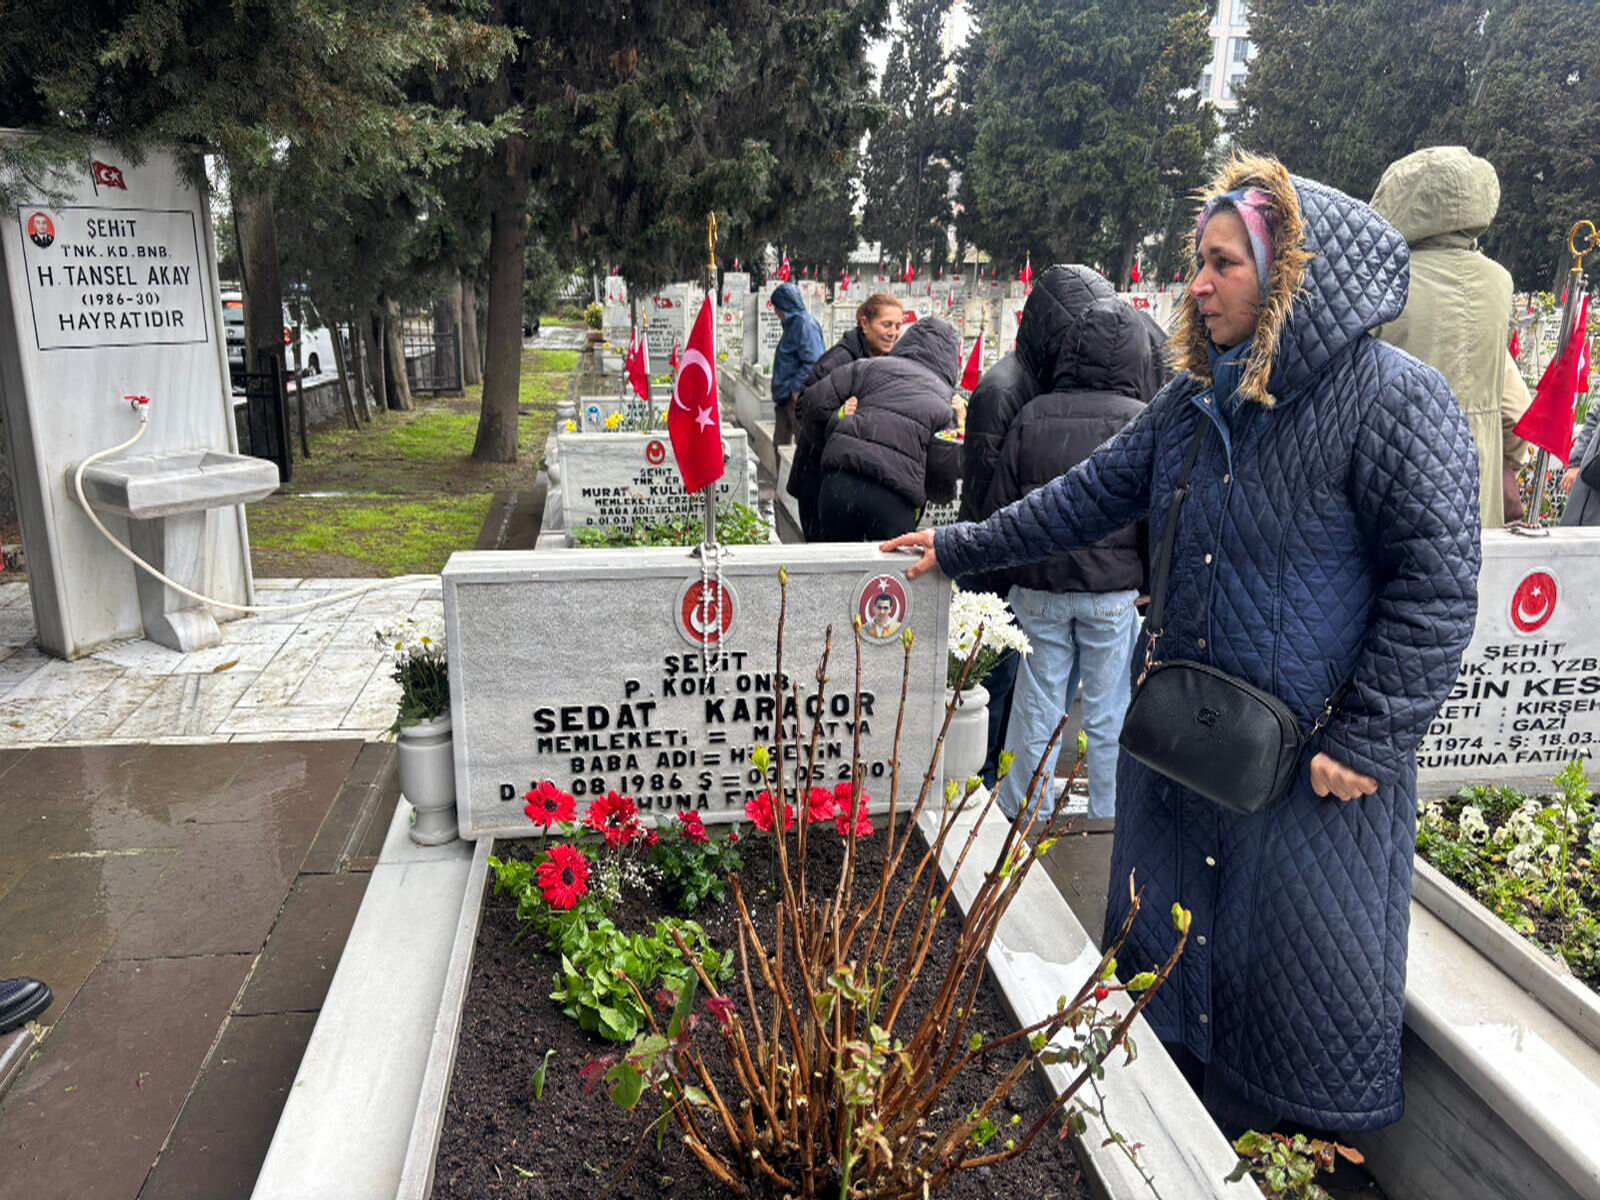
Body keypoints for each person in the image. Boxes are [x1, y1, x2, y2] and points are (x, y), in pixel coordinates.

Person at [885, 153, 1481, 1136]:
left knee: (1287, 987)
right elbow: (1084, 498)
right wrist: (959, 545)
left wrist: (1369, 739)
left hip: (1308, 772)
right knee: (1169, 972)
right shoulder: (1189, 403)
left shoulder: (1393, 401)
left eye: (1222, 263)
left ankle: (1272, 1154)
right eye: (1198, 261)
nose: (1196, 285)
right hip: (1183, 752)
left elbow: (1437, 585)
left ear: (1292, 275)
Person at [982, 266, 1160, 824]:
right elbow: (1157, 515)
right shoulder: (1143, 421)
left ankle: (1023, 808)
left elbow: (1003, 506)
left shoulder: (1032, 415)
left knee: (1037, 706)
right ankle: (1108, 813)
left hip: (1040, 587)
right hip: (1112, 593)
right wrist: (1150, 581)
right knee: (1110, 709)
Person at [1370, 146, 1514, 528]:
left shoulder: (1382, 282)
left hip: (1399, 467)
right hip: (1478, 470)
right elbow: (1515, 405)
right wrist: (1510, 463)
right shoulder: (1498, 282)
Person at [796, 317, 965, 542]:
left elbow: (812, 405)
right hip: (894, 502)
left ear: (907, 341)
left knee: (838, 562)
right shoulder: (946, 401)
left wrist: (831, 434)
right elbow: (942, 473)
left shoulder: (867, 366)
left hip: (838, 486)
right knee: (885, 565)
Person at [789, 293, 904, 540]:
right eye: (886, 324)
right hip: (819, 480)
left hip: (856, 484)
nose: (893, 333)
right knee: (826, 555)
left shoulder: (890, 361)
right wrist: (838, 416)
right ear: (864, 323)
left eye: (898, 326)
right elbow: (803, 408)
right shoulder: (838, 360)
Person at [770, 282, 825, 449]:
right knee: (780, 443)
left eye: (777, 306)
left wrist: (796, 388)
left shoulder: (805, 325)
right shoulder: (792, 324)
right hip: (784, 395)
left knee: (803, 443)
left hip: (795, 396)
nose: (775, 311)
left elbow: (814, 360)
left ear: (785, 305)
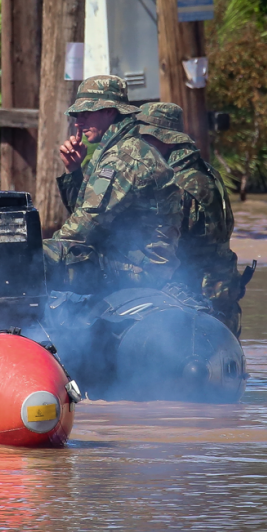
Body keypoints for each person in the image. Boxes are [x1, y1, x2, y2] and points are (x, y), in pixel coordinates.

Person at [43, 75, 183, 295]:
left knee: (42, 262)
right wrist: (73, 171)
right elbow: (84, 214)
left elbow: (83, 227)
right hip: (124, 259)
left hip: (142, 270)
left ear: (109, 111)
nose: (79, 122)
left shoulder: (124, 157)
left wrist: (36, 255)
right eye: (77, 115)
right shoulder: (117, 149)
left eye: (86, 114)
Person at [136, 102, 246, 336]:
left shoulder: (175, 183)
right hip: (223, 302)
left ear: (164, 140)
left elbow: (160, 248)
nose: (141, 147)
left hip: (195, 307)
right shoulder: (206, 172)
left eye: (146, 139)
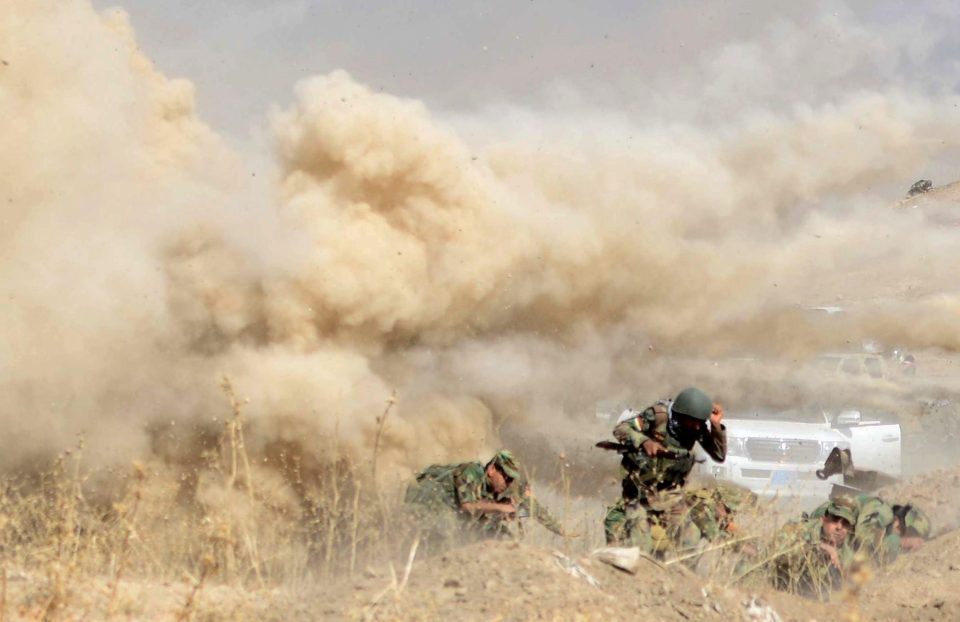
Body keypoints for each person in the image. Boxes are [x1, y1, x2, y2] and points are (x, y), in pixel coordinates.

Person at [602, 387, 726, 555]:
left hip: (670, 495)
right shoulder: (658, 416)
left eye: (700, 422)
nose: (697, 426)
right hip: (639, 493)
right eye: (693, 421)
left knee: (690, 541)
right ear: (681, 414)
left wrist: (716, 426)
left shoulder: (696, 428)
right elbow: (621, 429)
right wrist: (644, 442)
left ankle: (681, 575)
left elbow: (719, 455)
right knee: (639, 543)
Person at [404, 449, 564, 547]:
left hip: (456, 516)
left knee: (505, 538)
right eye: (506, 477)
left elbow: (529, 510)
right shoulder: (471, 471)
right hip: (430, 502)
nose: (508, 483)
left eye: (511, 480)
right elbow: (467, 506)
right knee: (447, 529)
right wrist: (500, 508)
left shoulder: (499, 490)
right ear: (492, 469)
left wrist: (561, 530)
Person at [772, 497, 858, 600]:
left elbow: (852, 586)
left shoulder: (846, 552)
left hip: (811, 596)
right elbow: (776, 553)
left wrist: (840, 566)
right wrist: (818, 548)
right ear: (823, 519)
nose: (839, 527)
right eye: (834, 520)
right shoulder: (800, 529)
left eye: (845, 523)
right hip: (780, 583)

● **WHAT THIS TASK INVOLVES**
Return the material from the line containing "left hip: (195, 307)" through the line containing "right ear: (681, 414)", exactly and in full, but without its pictures.

● **WRITTEN SOLUTION**
left hip: (195, 307)
right shoulder: (206, 172)
left eye: (146, 139)
Body keypoints for each person in the image. Boxes are [x1, y1, x2, y2] and points are (x, y), in pixel coordinates.

Person at [602, 387, 726, 555]:
left hip: (670, 495)
right shoulder: (658, 416)
left eye: (700, 422)
nose: (697, 426)
right hip: (639, 493)
right eye: (693, 421)
left knee: (690, 541)
right ear: (681, 414)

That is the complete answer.